3.   The drive in the Range Rover. The group tries to escape the police and heads into a forest. The butler is driving the car and gets the instruction to use the “emergency brake” to avoid using the brake lights. I never saw an emergency brake on a Range Rover and he surely does not suggest using the handbrake, as this action would result in the immediate loss of control over the car.

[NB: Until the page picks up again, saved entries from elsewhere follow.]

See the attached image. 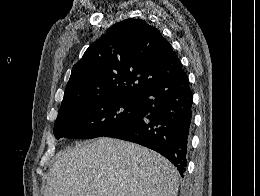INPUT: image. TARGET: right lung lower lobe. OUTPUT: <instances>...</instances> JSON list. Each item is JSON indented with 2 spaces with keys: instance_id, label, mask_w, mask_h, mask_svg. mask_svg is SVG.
Here are the masks:
<instances>
[{
  "instance_id": "right-lung-lower-lobe-1",
  "label": "right lung lower lobe",
  "mask_w": 260,
  "mask_h": 196,
  "mask_svg": "<svg viewBox=\"0 0 260 196\" xmlns=\"http://www.w3.org/2000/svg\"><path fill=\"white\" fill-rule=\"evenodd\" d=\"M189 85L188 76L183 71L174 79L146 91L138 97L142 118L105 137L155 150L169 159L183 177L192 127L193 95Z\"/></svg>"
}]
</instances>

You might find these finding trivial, but I think they show how Brown alters information to suit his case. I leave to you to judge how this could be interpreted in regards to his claims about Christianity. I would like to admit that of course I am nagging about the most unimportant aspect of the book by picking out details like fuel consumption and the like.
However these details are usually "researchable" by the click of a button and I wonder why Brown chooses to mention these details in the first place. In fact he describes them so detailed that you have to wonder why as they are mostly irrellevant for most part of the story. If he feels so strongly about the fuel consumption then he should have looked it up or leave it out.
I think these details highlight the concern that Brown has spent most of his time making the story work, but it seems to fall apart once you scratch the surface.
TealRibbon (01/15/05)

I generally do not like mysteries...but this book was almost impossible to put down. I now plan to read more of Mr. Brown's work. Excellent reading!
Michelle (01/12/05)

Why someone give a 1 to this book. It should be ten. It is just a fiction. This book is awesome. I have never read any book like this one before.
Tito Torres (01/06/05)

I haven't read several books, this being said the Da Vinici Code has been the best book I have read. I have never been a religious person and this book has put more questions in mind and I know see religion in general inacurate. I believe that non one religion is moraly corect becuase no matter there are always those who critizes oposing religions with out knowing their true meaning. I'm 17 years old and haven't found my purpose in ife yet but this book has awaken an interest in me that I didn't know of. The study of theology.
kendall (12/21/04)

The Da Vinci Code is without a doubt the best novel I have ever read. It is an easy read merely due to the fact that it is so incredibly intriguing. Dan Brown did a wonderful job of mixing facts and imagination to create this wonderful novel. Many who bash this book do so because they cannot understand it or are far too religious to sit back and understand that it is a piece of literature, a fictional piece of literature at that.
Grace (12/17/04)

I thought this book provided a simple path into some very interesting and complex concepts. i also thought it was an inspirational look at art and archtecture down the ages. I thought the plot waqs fast paced and clever. I personally enjoyed the fact that i could get some of the codes before the scholars... of course i am sure this was a devise by Dan Brown to boost the readers self esteem... buti enjoyed the feeling none the less. I refuse to believe that anyone expected certain out comes... Teabing being "the teacher"... Fache's phone conversation being genuine... the sympathy you felt for Aringrossa and Silas... all absolutely insightful twists of fate and utterly unpredictable in my oppinion! Over all the book made us question certain things about faith. I'm certainly not saying I adopt all the theories by any means but it certainy makes me question more what i already suspected.
drama_queen (12/11/04)

I loved this book! There are so many points in the book that make you think about what you tend to just believe. This is one of the books that I can recommened to anybody!!! Everybody should read it, if only to expand their horizon a little.
Bentley (12/04/04)

I read the book and was inspired to draw a line from Glastonbury to the Roslin chapel and beyond out of curiosity on a road atlas of Britain. Once the line was drawn I looked up all the placenames in the index that begin with Ross, Ros or Rose. I was surprised how many fell clustered around the line I drew.
The Ark of the Covenant was featured on this weeks Richard and Judy as being connected to a Templar Chapel near Southam in Warwickshire and the local news recently covered a coded Grail plaque at Shugborough Hall in Staffordshire. Worth doing a search on if you liked the book.